## [PROVIDED MATERIAL]
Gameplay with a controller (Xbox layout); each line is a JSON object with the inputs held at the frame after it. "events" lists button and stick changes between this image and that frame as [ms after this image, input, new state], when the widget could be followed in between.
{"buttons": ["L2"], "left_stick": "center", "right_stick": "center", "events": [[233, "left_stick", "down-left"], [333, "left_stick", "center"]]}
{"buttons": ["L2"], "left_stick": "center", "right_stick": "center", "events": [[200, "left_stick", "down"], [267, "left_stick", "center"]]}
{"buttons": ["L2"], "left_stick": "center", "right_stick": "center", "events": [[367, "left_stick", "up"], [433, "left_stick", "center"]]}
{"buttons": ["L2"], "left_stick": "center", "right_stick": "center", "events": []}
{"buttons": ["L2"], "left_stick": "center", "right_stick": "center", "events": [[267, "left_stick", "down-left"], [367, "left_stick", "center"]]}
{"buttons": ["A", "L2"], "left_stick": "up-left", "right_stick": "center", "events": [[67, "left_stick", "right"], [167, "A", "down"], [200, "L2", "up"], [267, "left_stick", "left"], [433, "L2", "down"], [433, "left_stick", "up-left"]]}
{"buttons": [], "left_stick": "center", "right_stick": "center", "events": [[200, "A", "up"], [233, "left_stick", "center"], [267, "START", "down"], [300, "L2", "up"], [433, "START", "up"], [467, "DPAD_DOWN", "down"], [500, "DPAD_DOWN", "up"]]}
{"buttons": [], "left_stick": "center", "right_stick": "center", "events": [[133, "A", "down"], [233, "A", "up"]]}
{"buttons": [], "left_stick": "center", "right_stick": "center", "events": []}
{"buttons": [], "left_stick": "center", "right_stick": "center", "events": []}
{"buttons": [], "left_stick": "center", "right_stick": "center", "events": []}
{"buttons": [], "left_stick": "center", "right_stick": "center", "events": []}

## [EXERCISE DIRECTIONS]
The full set of records above is to be printed again verbatim.

## [WORKED SOLUTION]
Gameplay with a controller (Xbox layout); each line is a JSON object with the inputs held at the frame after it. "events" lists button and stick changes between this image and that frame as [ms after this image, input, new state], when the widget could be followed in between.
{"buttons": ["L2"], "left_stick": "center", "right_stick": "center", "events": [[233, "left_stick", "down-left"], [333, "left_stick", "center"]]}
{"buttons": ["L2"], "left_stick": "center", "right_stick": "center", "events": [[200, "left_stick", "down"], [267, "left_stick", "center"]]}
{"buttons": ["L2"], "left_stick": "center", "right_stick": "center", "events": [[367, "left_stick", "up"], [433, "left_stick", "center"]]}
{"buttons": ["L2"], "left_stick": "center", "right_stick": "center", "events": []}
{"buttons": ["L2"], "left_stick": "center", "right_stick": "center", "events": [[267, "left_stick", "down-left"], [367, "left_stick", "center"]]}
{"buttons": ["A", "L2"], "left_stick": "up-left", "right_stick": "center", "events": [[67, "left_stick", "right"], [167, "A", "down"], [200, "L2", "up"], [267, "left_stick", "left"], [433, "L2", "down"], [433, "left_stick", "up-left"]]}
{"buttons": [], "left_stick": "center", "right_stick": "center", "events": [[200, "A", "up"], [233, "left_stick", "center"], [267, "START", "down"], [300, "L2", "up"], [433, "START", "up"], [467, "DPAD_DOWN", "down"], [500, "DPAD_DOWN", "up"]]}
{"buttons": [], "left_stick": "center", "right_stick": "center", "events": [[133, "A", "down"], [233, "A", "up"]]}
{"buttons": [], "left_stick": "center", "right_stick": "center", "events": []}
{"buttons": [], "left_stick": "center", "right_stick": "center", "events": []}
{"buttons": [], "left_stick": "center", "right_stick": "center", "events": []}
{"buttons": [], "left_stick": "center", "right_stick": "center", "events": []}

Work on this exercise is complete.